Search term "tested": copy each line of the records that contains it.

+++ Information +++

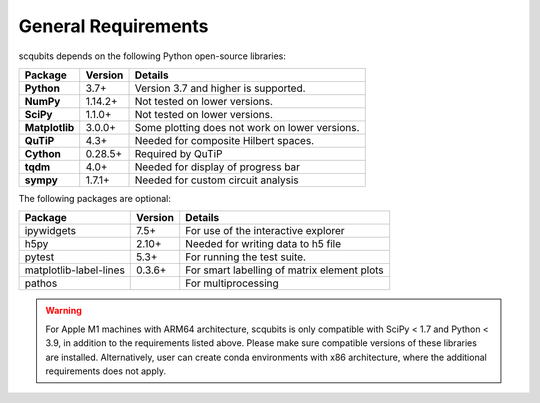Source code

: .. scqubits
   Copyright (C) 2019, Jens Koch & Peter Groszkowski

.. _geneneral_requirements:

General Requirements
=====================

scqubits depends on the following Python open-source libraries:


.. cssclass:: table-striped

+----------------+--------------+-----------------------------------------------------+
| Package        | Version      | Details                                             |
+================+==============+=====================================================+
| **Python**     | 3.7+         | Version 3.7 and higher is supported.                |
+----------------+--------------+-----------------------------------------------------+
| **NumPy**      | 1.14.2+      | Not tested on lower versions.                       |
+----------------+--------------+-----------------------------------------------------+
| **SciPy**      | 1.1.0+       | Not tested on lower versions.                       |
+----------------+--------------+-----------------------------------------------------+
| **Matplotlib** | 3.0.0+       | Some plotting does not work on lower versions.      |
+----------------+--------------+-----------------------------------------------------+
| **QuTiP**      | 4.3+         |  Needed for composite Hilbert spaces.               |
+----------------+--------------+-----------------------------------------------------+
| **Cython**     | 0.28.5+      |  Required by QuTiP                                  |
+----------------+--------------+-----------------------------------------------------+
| **tqdm**       | 4.0+         |  Needed for display of progress bar                 |
+----------------+--------------+-----------------------------------------------------+
| **sympy**      | 1.7.1+       |  Needed for custom circuit analysis                 |
+----------------+--------------+-----------------------------------------------------+

The following packages are optional:

+------------------------+--------------+-----------------------------------------------------+
| Package                | Version      | Details                                             |
+========================+==============+=====================================================+
| ipywidgets             | 7.5+         | For use of the interactive explorer                 |
+------------------------+--------------+-----------------------------------------------------+
| h5py                   | 2.10+        |  Needed for writing data to h5 file                 |
+------------------------+--------------+-----------------------------------------------------+
| pytest                 | 5.3+         | For running the test suite.                         |
+------------------------+--------------+-----------------------------------------------------+
| matplotlib-label-lines | 0.3.6+       | For smart labelling of matrix element plots         |
+------------------------+--------------+-----------------------------------------------------+
| pathos                 |              | For multiprocessing                                 |
+------------------------+--------------+-----------------------------------------------------+

.. warning::

   For Apple M1 machines with ARM64 architecture, scqubits is only compatible with SciPy < 1.7 and Python < 3.9, in addition to the requirements listed above. Please make sure compatible versions of these libraries are installed. Alternatively, user can create conda environments with x86 architecture, where the additional requirements does not apply.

+++

Task output =
| **NumPy**      | 1.14.2+      | Not tested on lower versions.                       |
| **SciPy**      | 1.1.0+       | Not tested on lower versions.                       |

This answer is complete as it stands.